BPH involves hyperplasia (an increase in the number of cells) rather than hypertrophy (a growth in the size of individual cells), but the two terms are often used interchangeably, even amongst urologists.
Incomplete emptying of the bladder
Measured urinary residual >150 to 200 ml or 25% of total bladder capacity;
obstructive lower urinary tract symptoms (poor force of stream, intermittency of stream, hesitancy of urination, postvoiding dribbling, feelings of incomplete bladder emptying);
irritative lower urinary tract symptoms (urgency to urinate, diurnal frequency of urination, nocturia);
overflow incontinence (dribbling urine loss caused when intravesical pressure overwhelms the sphincter mechanism)

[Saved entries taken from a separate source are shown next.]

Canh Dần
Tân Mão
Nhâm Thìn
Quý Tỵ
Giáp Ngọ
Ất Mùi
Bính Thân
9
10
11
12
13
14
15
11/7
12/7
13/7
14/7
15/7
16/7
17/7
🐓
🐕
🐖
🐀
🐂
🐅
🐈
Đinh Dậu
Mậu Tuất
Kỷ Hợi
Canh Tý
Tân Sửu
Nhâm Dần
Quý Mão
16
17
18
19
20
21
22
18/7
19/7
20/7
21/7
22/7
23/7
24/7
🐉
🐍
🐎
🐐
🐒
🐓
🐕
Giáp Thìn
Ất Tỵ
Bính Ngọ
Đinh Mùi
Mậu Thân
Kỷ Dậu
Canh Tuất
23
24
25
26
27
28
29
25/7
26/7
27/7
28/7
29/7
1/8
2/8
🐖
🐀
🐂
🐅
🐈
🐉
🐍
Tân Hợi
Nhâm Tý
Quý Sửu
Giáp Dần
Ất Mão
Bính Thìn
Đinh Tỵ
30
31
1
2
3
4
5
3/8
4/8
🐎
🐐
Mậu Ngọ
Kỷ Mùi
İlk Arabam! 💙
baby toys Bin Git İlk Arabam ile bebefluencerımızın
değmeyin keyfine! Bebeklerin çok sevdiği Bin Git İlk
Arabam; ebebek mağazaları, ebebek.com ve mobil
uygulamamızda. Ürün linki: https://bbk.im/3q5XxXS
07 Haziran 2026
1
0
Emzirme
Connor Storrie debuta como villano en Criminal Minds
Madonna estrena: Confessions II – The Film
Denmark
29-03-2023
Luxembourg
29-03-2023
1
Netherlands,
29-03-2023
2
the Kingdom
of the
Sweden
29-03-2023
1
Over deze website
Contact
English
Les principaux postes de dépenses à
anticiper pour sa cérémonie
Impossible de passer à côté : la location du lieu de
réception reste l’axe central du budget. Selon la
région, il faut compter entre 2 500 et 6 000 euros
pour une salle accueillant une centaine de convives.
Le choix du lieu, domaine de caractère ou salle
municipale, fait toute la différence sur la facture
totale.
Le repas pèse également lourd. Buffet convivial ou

Nursing Care Plan for Benign Prostatic Hyperplasia (BPH)
Nursing Diagnosis : Urinary Retention related to mechanical obstruction, enlarged prostate, decompensated detrusor muscle.
- Urination by a considerable amount, with no palpable bladder.
- Shows post-voiding residual of less than 50 ml in the absence of droplets / excess flow.
BPH Nursing Intervention and Rational:
1. Encourage clients to urinate every 2 to 4 hours.
R /: Minimizing excessive retention of urine in the bladder.
2. Observation of the flow of urine. Note the size of the force.
R /: Useful for evaluating obstruction and intervention options.
3. Supervise and record time, the number of each micturition. Note the decrease in spending and changes in urine specific gravity.
R /: Urinary retention increases the pressure in the upper urinary tract that can affect the kidneys.
4. Encourage drinking water to 3000 ml / day.
R /: Increased flow of fluid to maintain renal perfusion and kidney cleanse, bladder from bacterial growth.
5. Perform catheterization and perianal care.
R /: Reduce the risk of ascending infection.